Ele está lá dentro há meses, observando quem é quem, como se movem. Se você está viva hoje, é porque ele nos avisou que a garota não estava mais no lugar dela. Caso contrário, você nem teria tido tempo de sair. Eles teriam te feito correr. Fiquei atônita, mas a mala preta, os recados, tudo isso. Parte do trabalho, ela respondeu. Tirar pessoas de lá, remover provas, fazer acordos obscuros para que soltem um e prendam outro. Não é bonito, mas é necessário. Se ele tivesse aparecido como um bom samaritano, eu não estaria viva agora.
Recostei-me na cadeira. Precisava processar tudo de novo. Tudo o que me parecera sujo. Não era como eu pensava. Era outra coisa. Perigoso. Sim, suspeito também na aparência. Mas não do jeito que eu imaginava. A garota olhou para cima. Ele também estava me observando?, perguntou. Desde que você saiu com os documentos? Sim, disse Mario. Ele a seguiu à distância para ver quem mais a estava seguindo, mas chegou a um ponto em que ele simplesmente… Não foi o suficiente.
É por isso que você acabou aqui. Ela olhou para baixo novamente. Não sei se ela se sentiu aliviada ou pior. De repente, a luz do quarto piscou e se apagou. Um segundo. Dois. Ficou escuro, aquela escuridão feia de ambiente interno. Ouviu-se um zumbido e, em seguida, a luz voltou a acender. "Viu só?", murmurou Mario. "Isso nunca é um bom sinal." Alguns segundos depois, ouviu-se vários passos rápidos no corredor. Em seguida, uma voz familiar do outro lado da porta. Era Mario, o homem do chapéu.
O guarda abriu a porta apenas uma fresta. Levantei-me imediatamente. O homem do chapéu espiou, com a expressão ainda séria. "Eles a pegaram", disse ele. "Os que estão lá fora não são seus." "Quantos?", perguntou Mario. "O suficiente para que isso seja mais do que apenas conversa", respondeu ele. "Chegaram em carros sem placas. Não parecem agitados; estão perguntando pela garota." Senti um arrepio na espinha. "Quantos temos?", insistiu Mario. O homem do chapéu fez um cálculo rápido, olhando para o teto como se pudesse ouvir passos.

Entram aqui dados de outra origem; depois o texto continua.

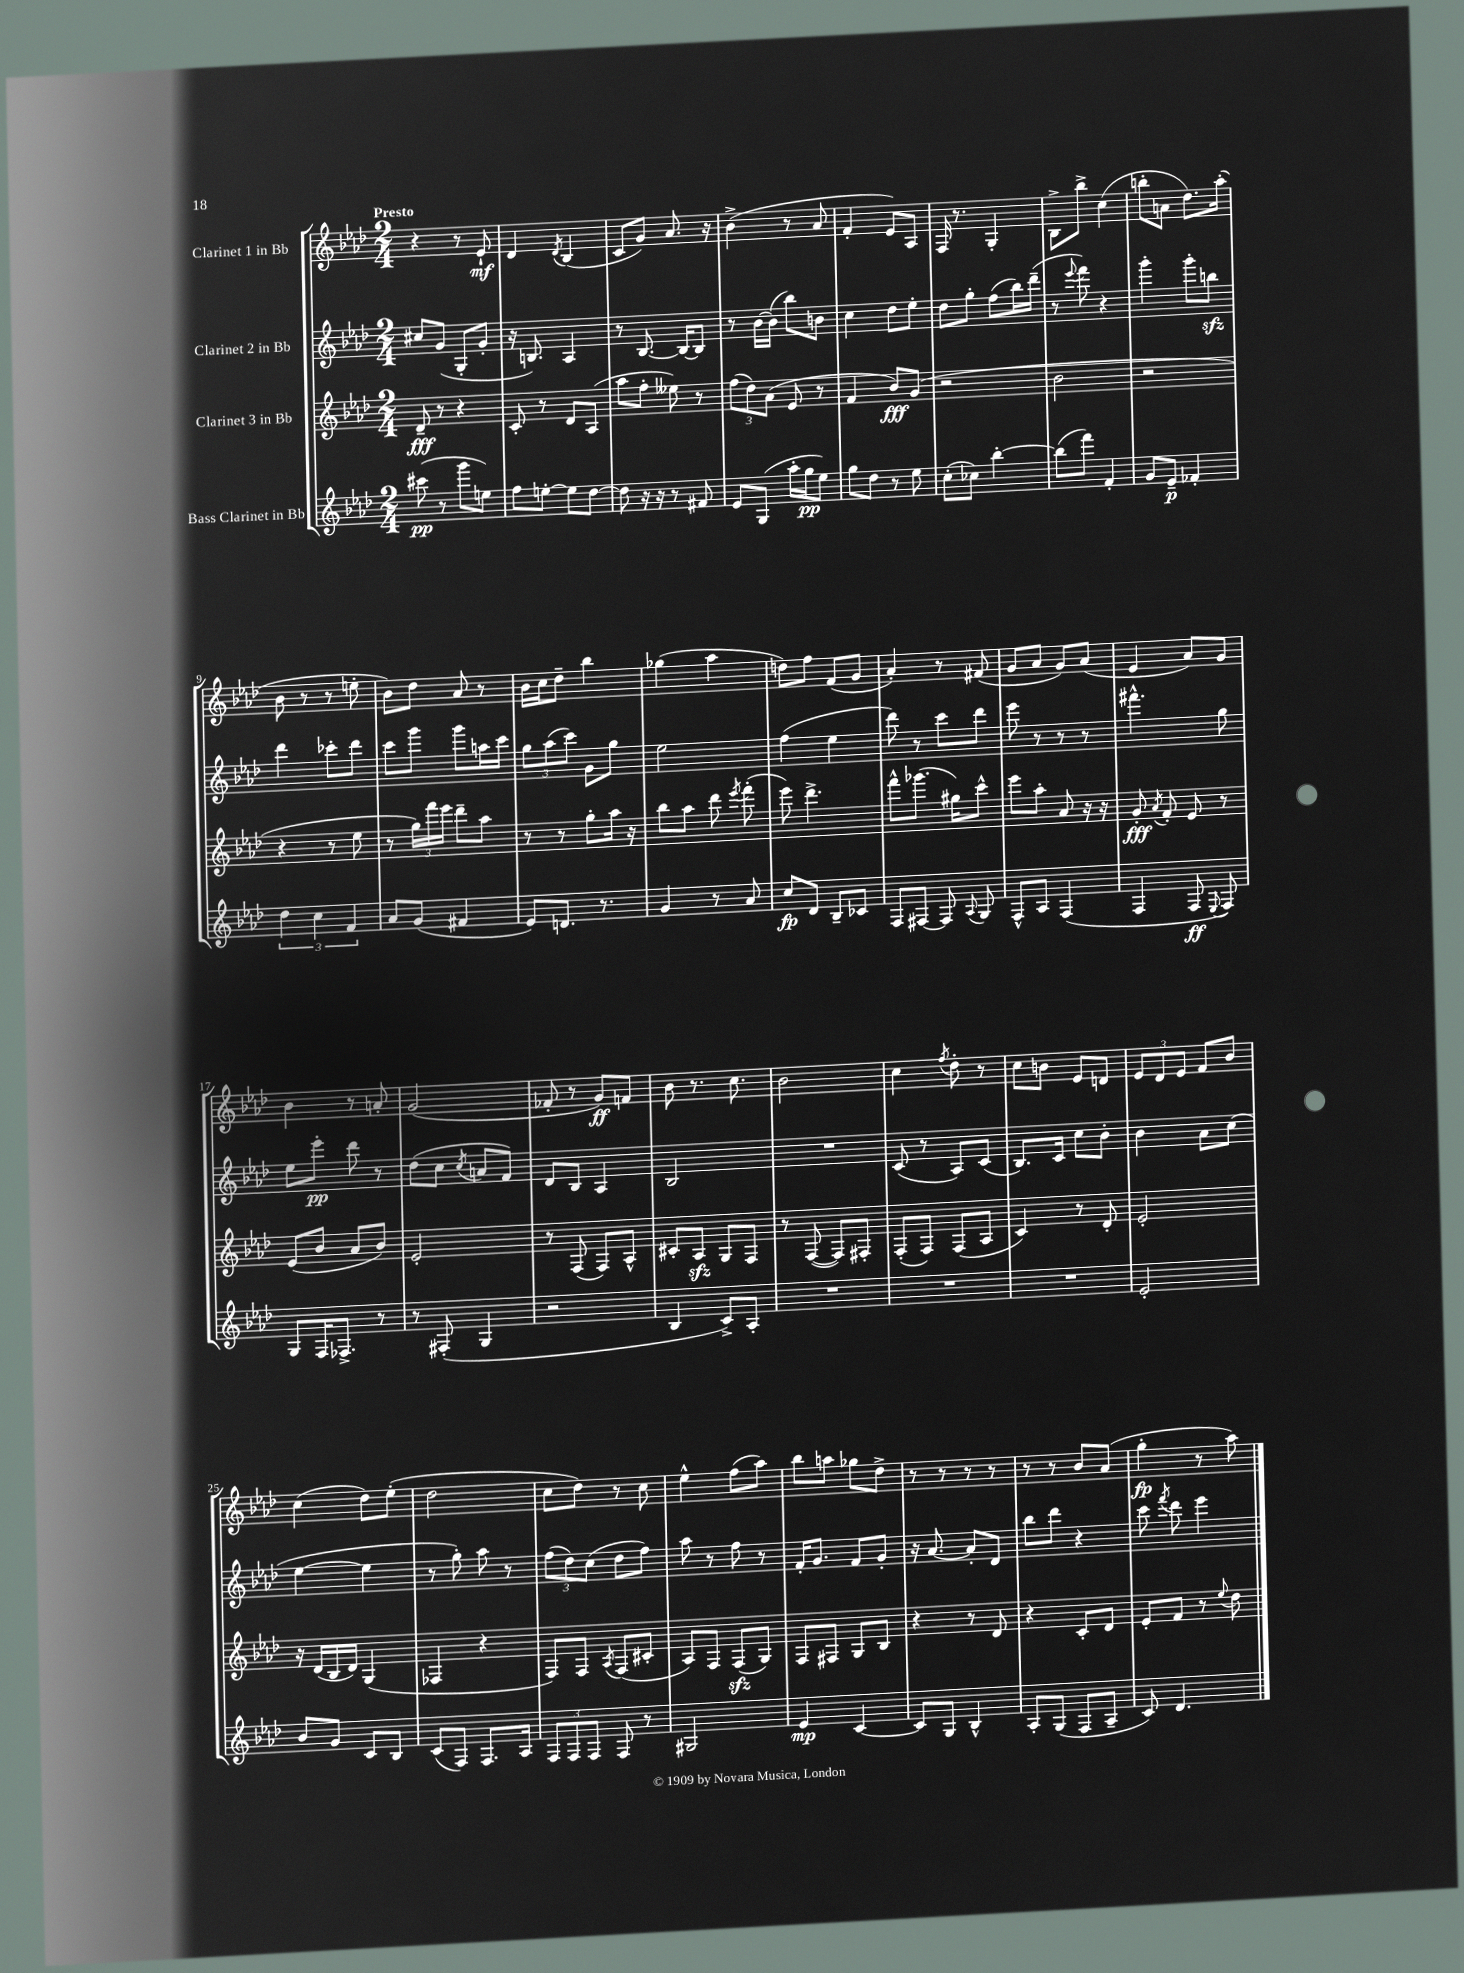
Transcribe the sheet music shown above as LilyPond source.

<<
\new StaffGroup <<
\new Staff = "s0" \with { instrumentName = "Clarinet 1 in Bb" } {
    \clef treble \key aes \major \numericTimeSignature \time 2/4 \tempo "Presto"
    \autoBeamOff r4 r8 ees'8-!\mf |
    des'4 \acciaccatura { des'8 } bes4( |
    c'8[ g'8]) aes'8. r16 |
    bes'4->( r8 aes'8 |
    f'4-. ees'8[) aes8] |
    f16 r8. g4-. |
    bes8[-> bes''8]-> c''4( |
    b''8[-. a'8] des''8.[) aes''16]-.( |
    bes'8 r8 r8 e''8-. |
    bes'8[) des''8] aes'8 r8 |
    bes'16[ c''16 des''8]-- bes''4 |
    ges''4( aes''4 |
    d''8[) f''8] f'8[( g'8] |
    aes'4-.) r8 fis'8( |
    g'8[ aes'8] g'8[) aes'8]( |
    ees'4 aes'8[) g'8] |
    bes'4 r8 a'8-. |
    g'2( |
    fes'8-. r8 g'8[\ff) f'8] |
    bes'8 r8. c''8. |
    bes'2 |
    c''4 \acciaccatura { f''8 } des''8-. r8 |
    c''8[ b'8] ees'8[ d'8] |
    \tuplet 3/2 { ees'8[ des'8 ees'8] } f'8[ bes'8] |
    c''4( des''8[) ees''8]-.( |
    des''2 |
    c''8[ des''8]) r8 c''8 |
    ees''4-^ f''8[( aes''8]) |
    bes''8[ a''8] ges''8[ des''8]-> |
    r8 r8 r8 r8 |
    r8 r8 bes'8[ aes'8]( |
    g''4-.\fp r8 aes''8) \bar "|." |
}
\new Staff = "s1" \with { instrumentName = "Clarinet 2 in Bb" } {
    \clef treble \key aes \major \numericTimeSignature \time 2/4
    \autoBeamOff cis''8[ g'8]( g8[-. g'8]-. |
    r16 b8.) aes4 |
    r8 bes8.~ bes16[~ bes8] |
    r8 bes'16[~ bes'16]( bes''8[) b'8] |
    c''4 des''8[ ees''8]-. |
    des''8[ g''8]-. f''8[( bes''16) des'''16]--( |
    r8 \appoggiatura { ees'''8 } f'''8) r4 |
    g'''4-. g'''8[-. b''8]\sfz |
    des'''4 ces'''8[-. des'''8] |
    c'''8[ g'''8] g'''8[ a''16 c'''16] |
    \tuplet 3/2 { g''8[ aes''8( c'''8]) } g'8[ g''8] |
    ees''2 |
    f''4( ees''4 |
    des'''8) r8 c'''8[ des'''8] |
    ees'''8 r8 r8 r8 |
    fis'''4.-^ g''8 |
    ees''8[ ees'''8]-.\pp des'''8 r8 |
    des''8[( c''8] \acciaccatura { c''8 } a'8[ f'8]) |
    des'8[ bes8] aes4 |
    bes2 |
    R2 |
    c'8( r8 aes8[) c'8]( |
    bes8.[) c'16] c''8[ bes'8]-. |
    bes'4 aes'8[ c''8]( |
    ees''4~ ees''4 |
    r8 g''8-.) aes''8 r8 |
    \tuplet 3/2 { f''8[( des''8) c''8]( } des''8[ f''8]) |
    aes''8 r8 f''8 r8 |
    f'16[-. g'8.] f'8[ g'8]-. |
    r16 aes'8.~ aes'8[-. des'8] |
    bes''8[ des'''8] r4 |
    c'''8 \acciaccatura { f'''8 } des'''8 ees'''4 \bar "|." |
}
\new Staff = "s2" \with { instrumentName = "Clarinet 3 in Bb" } {
    \clef treble \key aes \major \numericTimeSignature \time 2/4
    \autoBeamOff des'8--\fff r8 r4 |
    c'8-. r8 des'8[ aes8]( |
    aes''8[ f''8]-. eeses''8) r8 |
    \tuplet 3/2 { f''8[( des''8) aes'8]( } ees'8 r8 |
    f'4 bes'8[\fff) g'8]( |
    r2 |
    bes'2 |
    r2 |
    r4 r8 ees''8 |
    r8 \tuplet 3/2 { g''16[) f'''16 ees'''16] } des'''8[-- aes''8] |
    r8 r8 g''8[-. aes''16] r16 |
    bes''8[ aes''8] des'''8 \acciaccatura { ees'''8 } f'''8-.( |
    ees'''8) des'''4.-> |
    f'''8[-^ ges'''8.]( gis''16[) c'''8]-^ |
    ees'''8[ aes''8]-. aes'8 r16 r16 |
    g'8-.\fff \acciaccatura { aes'8 } f'8-. ees'8 r8 |
    ees'8[( bes'8] aes'8[ bes'8]) |
    ees'2-. |
    r8 f8( f8[) aes8]-^ |
    cis'8[-. aes8]\sfz g8[ f8] |
    r8 f8~( f8[) fis8]-. |
    f8[-.( f8]) f8[( aes8] |
    c'4) r8 des'8-. |
    ees'2-. |
    r16 des'16[( bes16 des'16]) g4( |
    fes4 r4 |
    f8[) f8] \acciaccatura { aes8 } f8[( cis'8]-. |
    aes8[) f8] f8[\sfz( g8]) |
    f8[ fis8] g8[ bes8] |
    r4 r8 des'8 |
    r4 c'8[-. des'8] |
    ees'8[-. f'8] r8 \appoggiatura { ees''8 } des''8 \bar "|." |
}
\new Staff = "s3" \with { instrumentName = "Bass Clarinet in Bb" } {
    \clef treble \key aes \major \numericTimeSignature \time 2/4
    \autoBeamOff cis'''8\pp( r8 g'''8[ e''8]) |
    f''8[ e''8]~-. e''8[ des''8]~ |
    des''8 r16 r16 r8 fis'8 |
    ees'8[ g8]( aes''16[-. g''16\pp ees''8]) |
    g''8[ des''8] r8 ees''8 |
    c''8[-.( ces''8]) bes''4~-. |
    bes''8[( f'''8]) f'4-. |
    g'8[ ees'8]--\p fes'4-. |
    \tuplet 3/2 { des''4 c''4 f'4 } |
    aes'8[ g'8]( fis'4 |
    ees'8[) d'8.] r8. |
    g'4 r8 aes'8 |
    c''8[\fp des'8] bes8[-- ces'8] |
    f8[ fis8]~ fis8 \appoggiatura { aes8 } g8 |
    f8[-^ aes8] f4( |
    f4 f8\ff \appoggiatura { ees8 } f8) |
    g8[ f16 fes8.]-> r8 |
    r8 fis8-.( g4 |
    r2 |
    bes4 c'8[->) aes8]-. |
    R2 |
    R2 |
    R2 |
    ees'2-. |
    bes'8[ g'8] c'8[ bes8] |
    c'8[( f8]) f8.[ aes16] |
    \tuplet 3/2 { f8[ f8 f8] } f8 r8 |
    gis2 |
    ees'4\mp c'4~ |
    c'8[ g8] bes4-^ |
    aes8[-. g8]( f8[ aes8]-- |
    c'8) des'4. \bar "|." |
}
>>
>>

"Minutos", disse ele. "Talvez menos se alguém errar." Ele se virou para mim. Não com ódio, mas com clareza. "Ele sabe dirigir direito?", perguntou. "Sabe sim", respondeu Mario por mim. "Ele só fica nervoso, mas vai passar." Engoli em seco. Não sabia se devia ficar grata ou com raiva. O homem de chapéu entrou na sala e fechou a porta atrás de si. Mintu Sinto. De perto, ele parecia menos frio, mas tão cansado quanto todos os outros. "Olha", disse ele, "não há tempo para drama."